Pediatric cholesteatoma occurs in one of two forms: congenital cholesteatoma, developing from embryonic epidermal cell rests or acquired cholesteatoma, associated with a focal defect in the tympanic membrane. This disease has been traditionally managed with the operating microscope, often requiring mastoidectomy for adequate visualization of and access to the middle ear and mastoid cavities. Recently, advances in endoscopic equipment have enabled otologists to manage most cases of pediatric cholesteatoma via a minimally-invasive, transcanal endoscopic approach. This review discusses the current literature relating to the etiopathogenesis, assessment and endoscopic management of pediatric cholesteatoma. Early outcomes of endoscopic treatment, emerging trends and technologies are also reviewed.

1. Introduction

Congenital and acquired pediatric cholesteatoma has been successfully managed with the microscope for many decades. Minimally invasive approaches that seek to minimize trauma to normal tissue yet achieve similar surgical goals would be logical to apply to the pediatric population. In the last 5 years, with the introduction of high quality narrow diameter endoscopes, cold light sources, ultra-high definition cameras and screens, endoscopic ear surgery (EES) has evolved into a method to successfully treat pediatric cholesteatoma in a minimally invasive manner. This review seeks to outline the current methods and results of EES in the pediatric cholesteatoma population.

2. Epidemiology

The true incidence of pediatric cholesteatoma is not known, and epidemiological studies are sparse. A retrospective review of 122 children operated on for cholesteatoma in Denmark between 1965 and 1978 inferred an annual incidence of pediatric cholesteatoma of 2.9 per 100 000 children (Tos, 1983). This reported incidence remains a good estimate despite its limitation to a single centre in a well-developed country with excellent access to health care. In children, there appears to be a slight male predilection (relative risk 1.4) (Olszewska et al., 2004). The mean ± SD age of children at diagnosis is 5.6 ± 2.8 years in congenital cholesteatoma and 9.7 ± 3.3 years in acquired cholesteatoma (Nelson et al., 2002).

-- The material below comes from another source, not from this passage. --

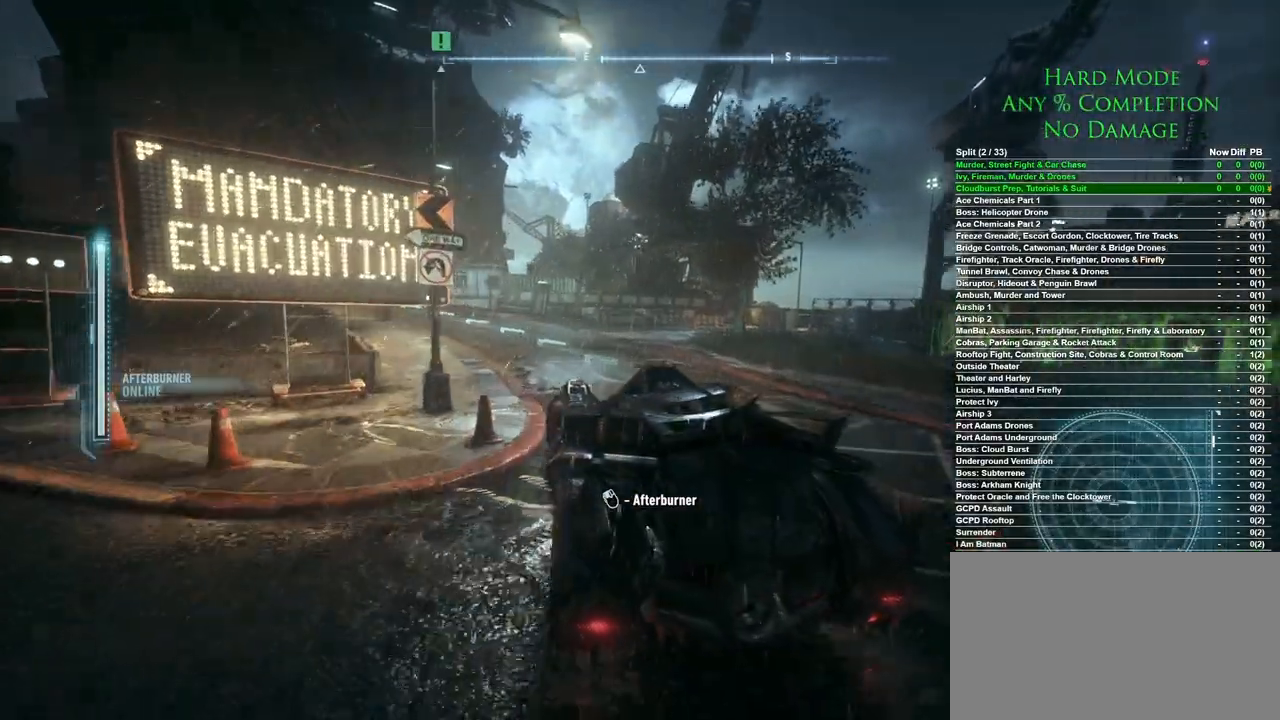
{"keys": ["w"], "mouse": [], "events": [[133, "a", "up"]]}
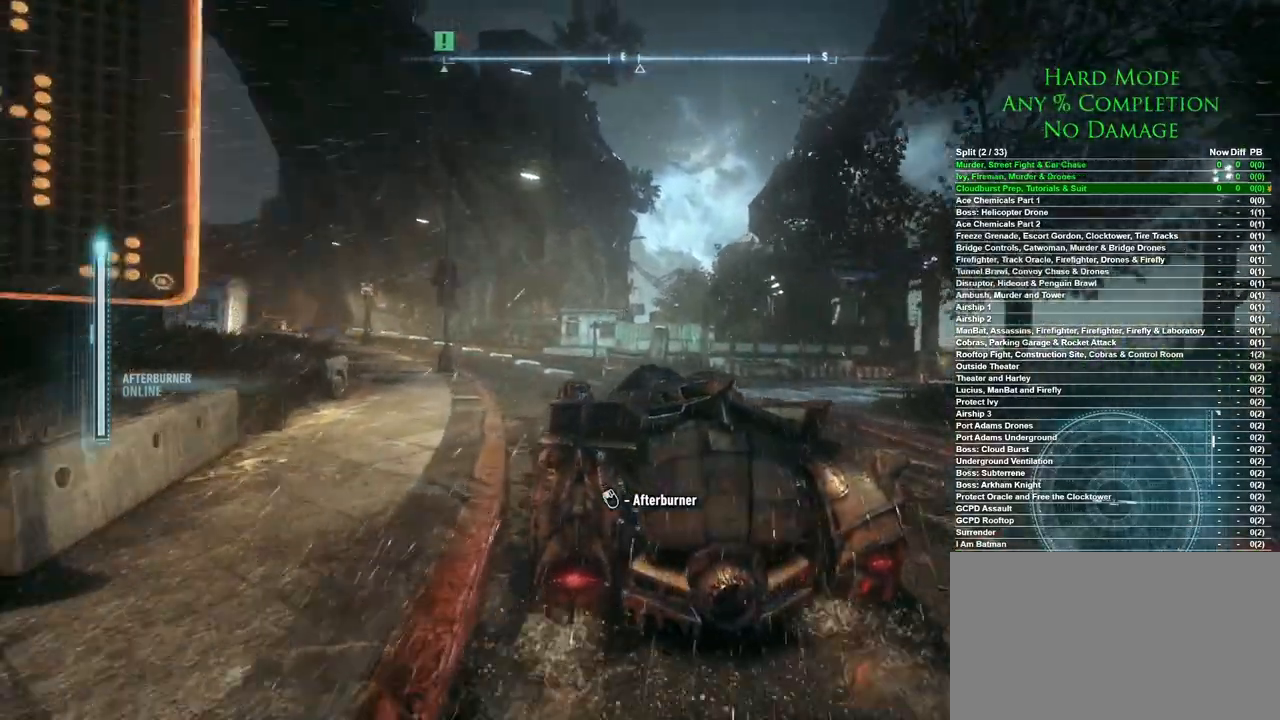
{"keys": ["w"], "mouse": [], "events": [[50, "a", "down"], [233, "a", "up"]]}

A large historical cohort study (Djurhuus et al., 2015) demonstrated a 20-fold increase in the incidence of surgically-treated middle ear cholesteatoma in individuals with cleft palate and a 14-fold increase in the incidence among individuals with cleft lip and palate. However, no difference in incidence was observed in individuals with cleft lip alone. Girls with Turner syndrome are at a higher risk of developing middle ear disease, including cholesteatoma (Hall et al., 2009) with a reported lifetime incidence in this population of approximately 4% (Lim et al., 2014).